The DDX50 gene is located on chromosome 10q26.13 and consists of approximately 18 exons spanning about 16 kb of genomic DNA. The gene encodes a protein of 620 amino acids with a molecular weight of approximately 68 kDa.
DDX50 is ubiquitously expressed throughout the body, with high expression in the brain and spinal cord. In the central nervous system, DDX50 is highly expressed in:
Expression data from the Allen Human Brain Atlas indicates DDX50 is expressed at high levels in motor neurons, which are particularly vulnerable in ALS [1].
DDX50 (Gemin3) was first characterized as a component of the SMN (Survival of Motor Neurons) complex, which is essential for snRNP biogenesis. The SMN complex facilitates the assembly of the spliceosomal snRNPs (U1, U2, U4, U5).

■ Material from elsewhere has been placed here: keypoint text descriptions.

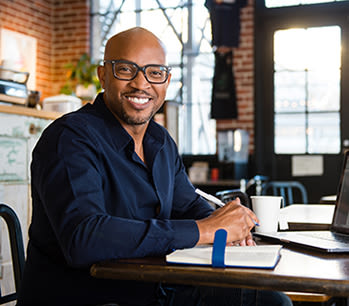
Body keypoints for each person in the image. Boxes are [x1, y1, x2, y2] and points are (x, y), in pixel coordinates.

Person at [17, 27, 292, 306]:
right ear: (103, 75)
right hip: (89, 297)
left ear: (166, 80)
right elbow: (84, 236)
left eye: (155, 72)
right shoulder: (69, 139)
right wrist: (207, 230)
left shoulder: (160, 141)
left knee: (271, 301)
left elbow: (188, 206)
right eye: (126, 69)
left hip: (153, 289)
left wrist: (229, 225)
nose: (141, 83)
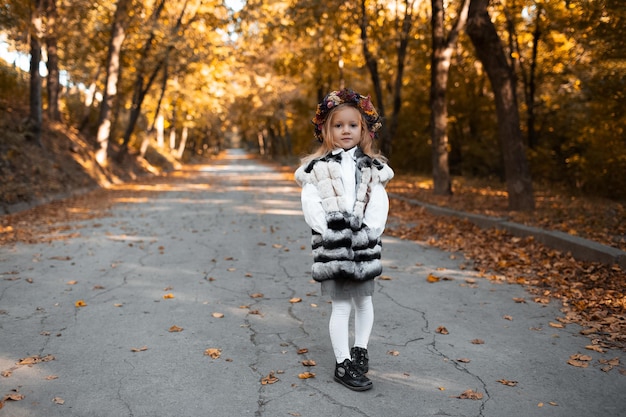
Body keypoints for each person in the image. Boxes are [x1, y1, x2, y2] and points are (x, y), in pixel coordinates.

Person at [294, 88, 394, 391]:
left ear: (363, 129)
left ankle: (360, 350)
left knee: (364, 300)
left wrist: (371, 233)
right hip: (333, 246)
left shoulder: (372, 167)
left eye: (353, 125)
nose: (346, 130)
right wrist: (328, 233)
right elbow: (311, 203)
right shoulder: (317, 168)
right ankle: (342, 362)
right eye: (338, 125)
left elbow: (379, 201)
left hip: (364, 245)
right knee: (341, 306)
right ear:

The DDX50 protein contains:
DDX50/Gemin3 functions in the SMN complex to:
As part of the spliceosome, DDX50 contributes to:
DDX50 has been implicated in transcriptional regulation through:
DDX50 mutations have been identified in familial ALS cases, though less frequently than other ALS-associated genes. The mechanisms include:
| Study | Year | Key Finding |
|---|---|---|
| Wang et al. | 2018 | DDX50 mutations identified in ALS families |
| Liu et al. | 2021 | DDX50 regulates splicing of ALS-associated genes |
| Chen et al. | 2022 | DDX50 deficiency in ALS motor neurons |
DDX50 (Gemin3) was originally discovered as a cofactor for SMN in SMA:
Emerging evidence links DDX50 to PD:
DDX50 mutations cause neurodegeneration through:
DDX50 contributes to mitochondrial function through:
DDX50 may participate in protein aggregation in neurodegenerative diseases:
DDX50 represents a potential therapeutic target:
Ddx50 — Dead Box Helicase 50 plays an important role in the study of neurodegenerative diseases. This page provides comprehensive information about this topic, including its mechanisms, significance in disease processes, and therapeutic implications.
The study of Ddx50 — Dead Box Helicase 50 has evolved significantly over the past decades. Research in this area has revealed important insights into the underlying mechanisms of neurodegeneration and continues to drive therapeutic development.
Historical context and key discoveries in this field have shaped our current understanding and will continue to guide future research directions.